Two question of three lines of codes.

Question

Two question of three lines of codes.

XiangqianMa opened this issue 6 years ago · comments

image = cv2.resize(image, (self.image_size, self.image_size))
image = cv2.cvtColor(image, cv2.COLOR_BGR2RGB).astype(np.float32)
image = (image / 255.0) * 2.0 - 1.0)

I have two questions for these three lines of codes.

After 'resize' operation, why do we need to use the cvColor function?
What's the function of the third code?

I want to train my own data, but my sample's resolution is too low. After i do these tree operation, the result is terrible. So i just want to resize my sample without the last two operation. But after I read your code, I don't know if there are any influence if I remove them.(I am not a native English speaker, thanks for your answer.)

Hammad · Answer 1 · Thu Jun 13 2019 02:56:01 GMT+0800 (China Standard Time)
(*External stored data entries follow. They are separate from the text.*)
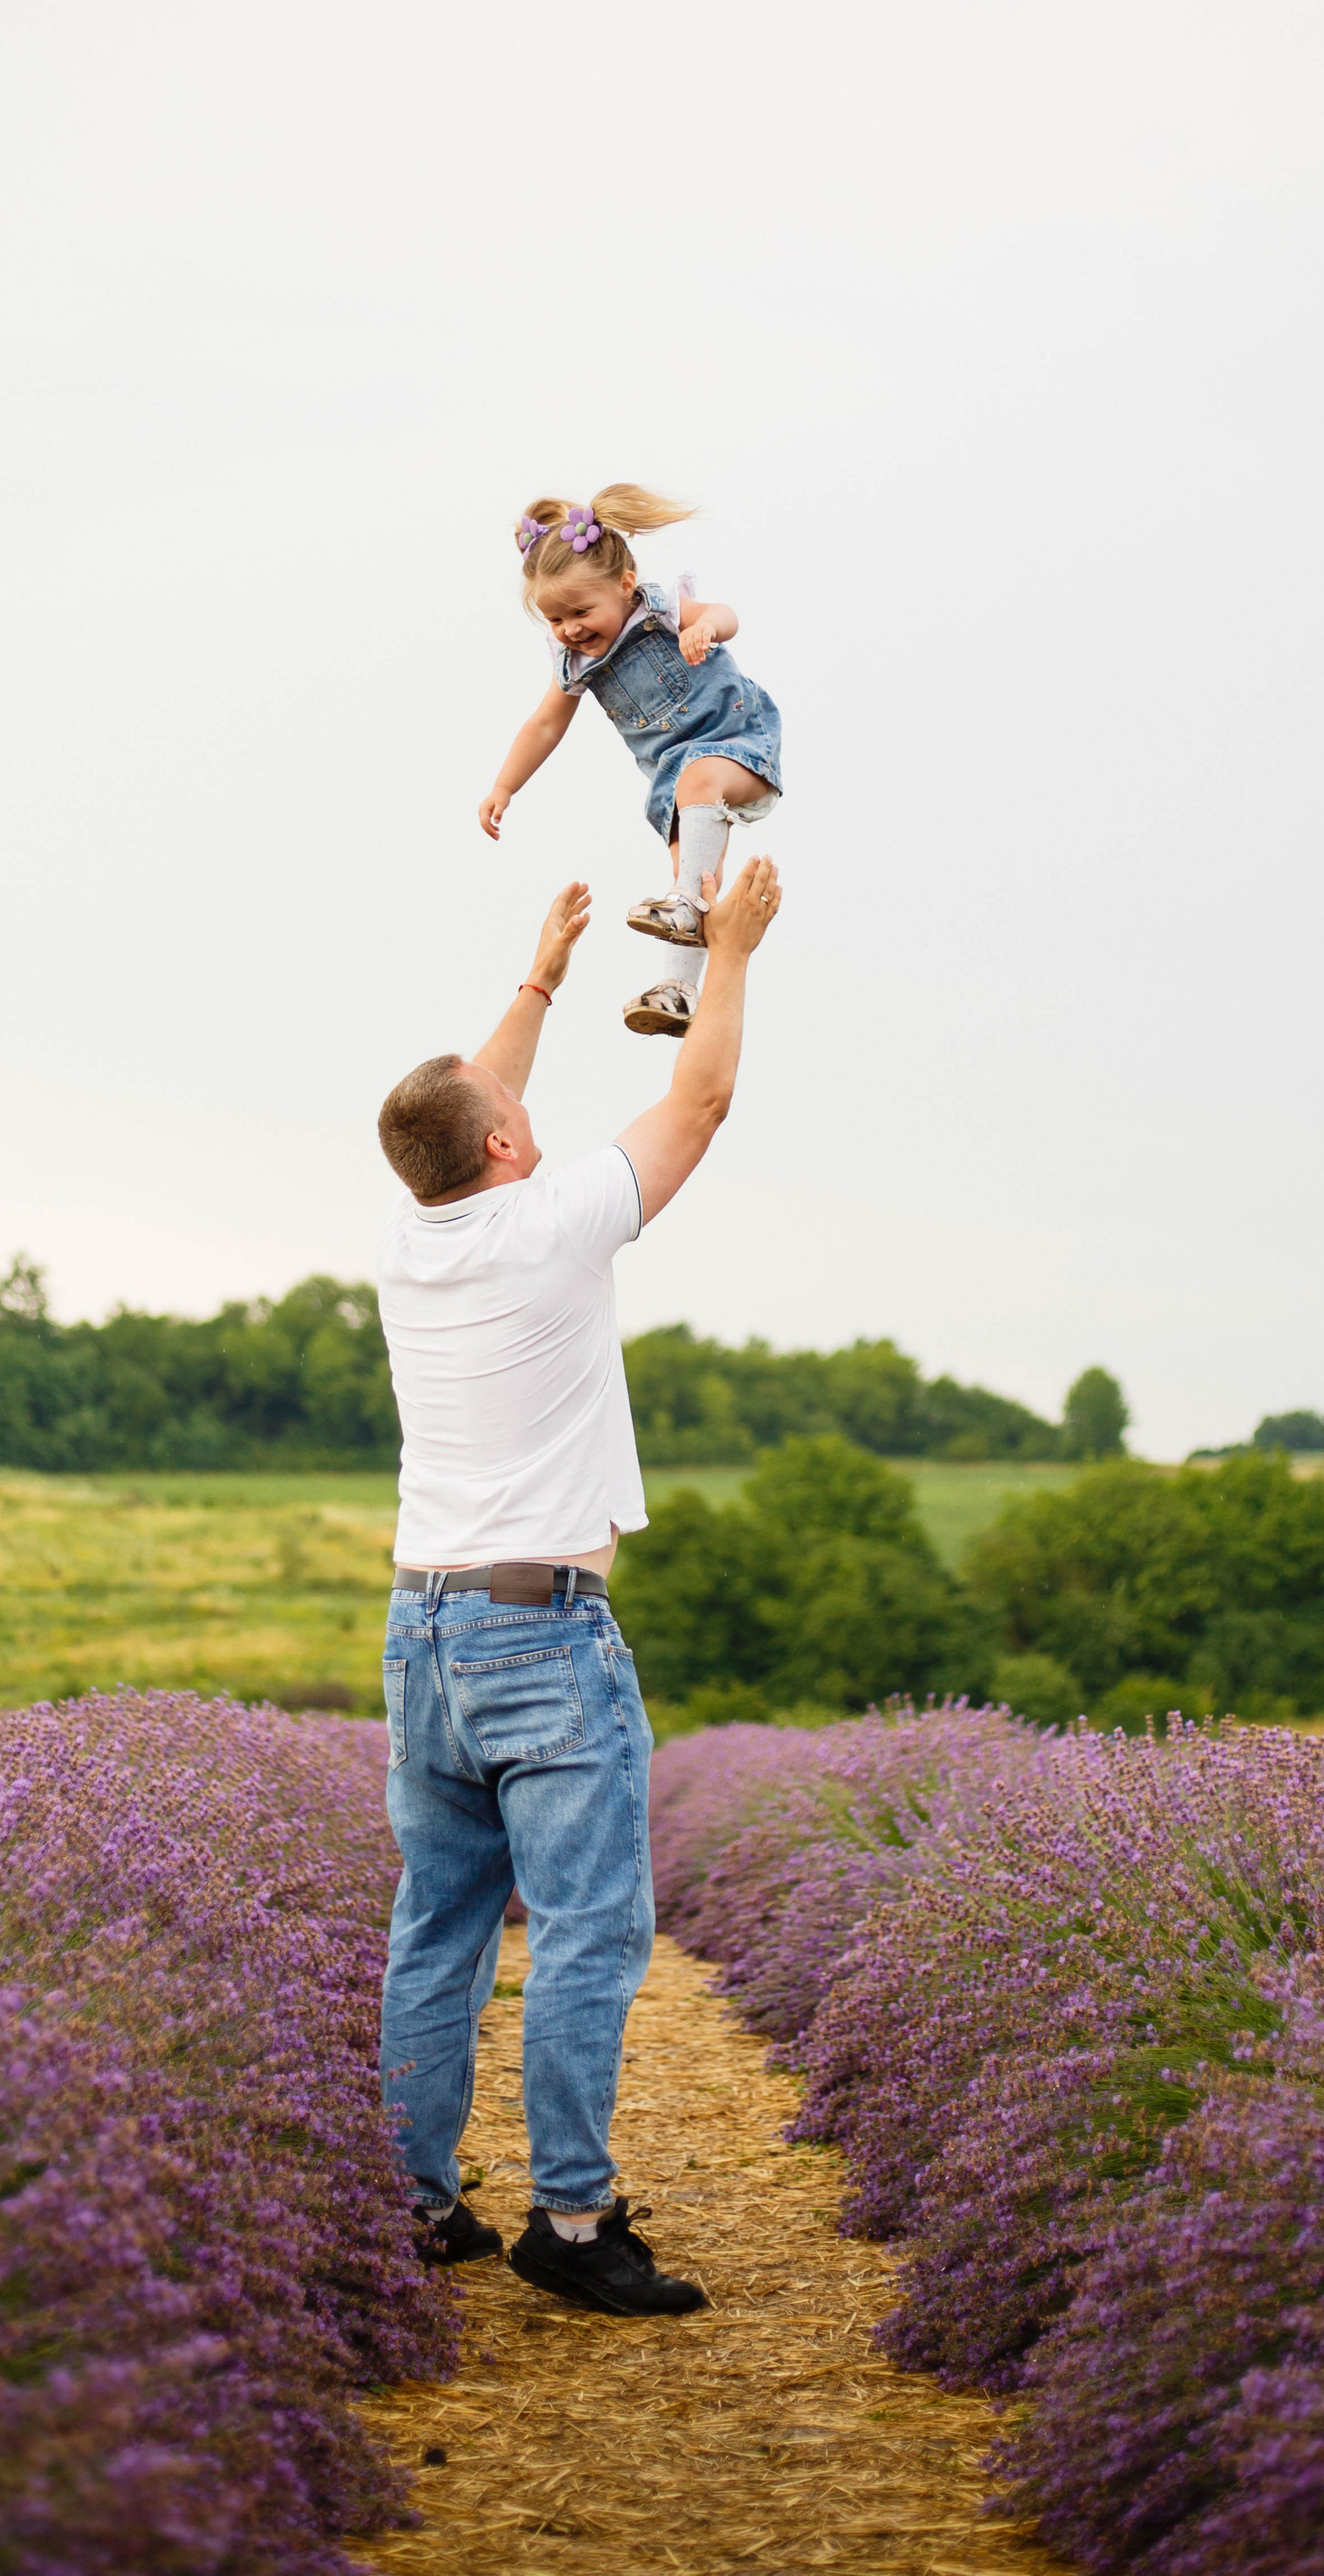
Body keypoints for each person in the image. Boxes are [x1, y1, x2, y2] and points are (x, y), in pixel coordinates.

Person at [371, 851, 783, 2316]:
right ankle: (571, 2219)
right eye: (518, 1122)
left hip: (418, 1630)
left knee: (438, 1925)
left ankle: (411, 2207)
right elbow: (700, 1105)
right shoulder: (551, 1227)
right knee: (591, 1935)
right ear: (501, 1155)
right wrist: (726, 950)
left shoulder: (410, 1236)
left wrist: (541, 975)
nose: (528, 1121)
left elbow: (453, 1104)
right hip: (539, 1632)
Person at [476, 485, 783, 1040]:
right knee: (691, 882)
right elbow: (544, 724)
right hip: (674, 782)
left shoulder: (657, 609)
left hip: (737, 739)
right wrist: (505, 785)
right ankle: (680, 991)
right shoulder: (576, 662)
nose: (569, 628)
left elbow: (724, 612)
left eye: (580, 610)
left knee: (699, 785)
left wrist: (704, 627)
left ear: (623, 586)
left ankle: (688, 912)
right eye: (555, 618)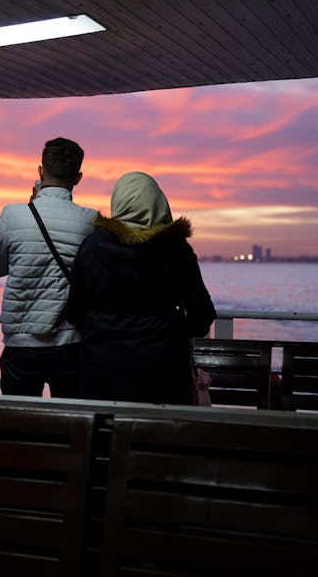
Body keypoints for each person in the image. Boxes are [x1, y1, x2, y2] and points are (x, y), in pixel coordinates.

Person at [64, 171, 216, 404]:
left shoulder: (92, 247)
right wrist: (172, 329)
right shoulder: (176, 249)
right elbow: (202, 315)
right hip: (163, 379)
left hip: (101, 378)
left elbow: (73, 313)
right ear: (159, 202)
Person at [0, 137, 97, 396]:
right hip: (70, 344)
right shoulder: (90, 221)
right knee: (72, 424)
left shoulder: (12, 214)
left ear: (40, 171)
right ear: (77, 178)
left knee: (19, 423)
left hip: (22, 346)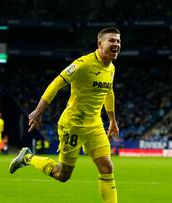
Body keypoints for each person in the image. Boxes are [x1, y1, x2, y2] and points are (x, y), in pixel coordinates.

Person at [9, 27, 121, 203]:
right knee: (62, 175)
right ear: (100, 44)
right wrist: (38, 112)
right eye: (112, 40)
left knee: (107, 167)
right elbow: (57, 82)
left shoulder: (111, 68)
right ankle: (28, 157)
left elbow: (108, 92)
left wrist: (113, 120)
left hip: (95, 126)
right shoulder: (83, 64)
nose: (116, 44)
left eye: (118, 41)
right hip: (73, 125)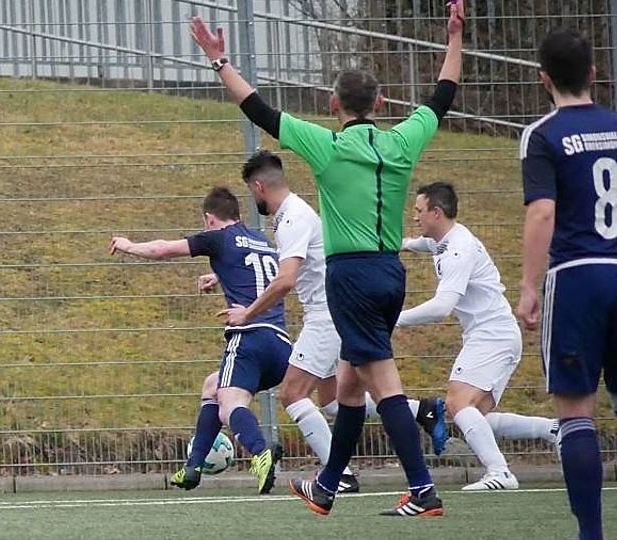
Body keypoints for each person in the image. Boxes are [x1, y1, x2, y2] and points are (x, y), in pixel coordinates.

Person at [189, 0, 463, 517]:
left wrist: (219, 61)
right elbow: (442, 95)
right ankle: (328, 485)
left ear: (333, 104)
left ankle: (423, 488)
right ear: (380, 103)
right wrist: (453, 38)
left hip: (351, 277)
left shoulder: (327, 146)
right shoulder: (402, 141)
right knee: (350, 386)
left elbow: (259, 109)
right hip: (391, 273)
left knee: (383, 384)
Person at [210, 150, 447, 493]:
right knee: (335, 400)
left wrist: (248, 313)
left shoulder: (292, 219)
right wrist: (217, 276)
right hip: (335, 311)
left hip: (326, 316)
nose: (253, 199)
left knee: (292, 393)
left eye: (251, 191)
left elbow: (286, 280)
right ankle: (421, 410)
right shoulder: (294, 213)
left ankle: (341, 477)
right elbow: (287, 265)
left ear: (258, 187)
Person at [110, 187, 287, 494]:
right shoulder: (262, 241)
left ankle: (260, 452)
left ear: (209, 219)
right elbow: (258, 272)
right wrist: (220, 275)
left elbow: (162, 249)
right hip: (281, 345)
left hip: (249, 340)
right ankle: (192, 468)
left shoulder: (218, 238)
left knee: (229, 404)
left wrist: (128, 245)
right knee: (212, 386)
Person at [517, 29, 617, 540]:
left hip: (577, 277)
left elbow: (542, 212)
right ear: (594, 73)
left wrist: (528, 285)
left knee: (576, 412)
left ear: (544, 79)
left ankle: (591, 535)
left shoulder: (543, 135)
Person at [398, 182, 559, 491]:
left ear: (436, 212)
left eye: (419, 211)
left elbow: (442, 307)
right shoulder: (444, 239)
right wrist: (395, 244)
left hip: (492, 335)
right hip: (492, 334)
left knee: (458, 404)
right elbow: (420, 244)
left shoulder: (458, 249)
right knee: (476, 414)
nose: (414, 217)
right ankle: (553, 430)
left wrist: (394, 321)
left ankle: (500, 473)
1- image = cv2.cvtColor(image, cv2.COLOR_BGR2RGB).astype(np.float32):
We know image has three channels, R for Red, B for Blue and G for Green. When we read image using cv2 : imageMatrix = cv2.imread(imagePath) . The Blue channel from RGB comes first, followed by Green and then Red. So we convert it from BGR to RGB using the line mentioned at the start of this ans.

2- image = (image / 255.0) * 2.0 - 1.0)
This line is for just normalizing the data which helps the optimization algorithm like Gradient Descent or Adam in fast convergence.

1st point does not hurt training of model, while the 2nd point does not hugely impact the training process.

XiangqianMa · Answer 2 · Fri Jun 14 2019 21:35:12 GMT+0800 (China Standard Time)

@Madi200 Thanks for your answer !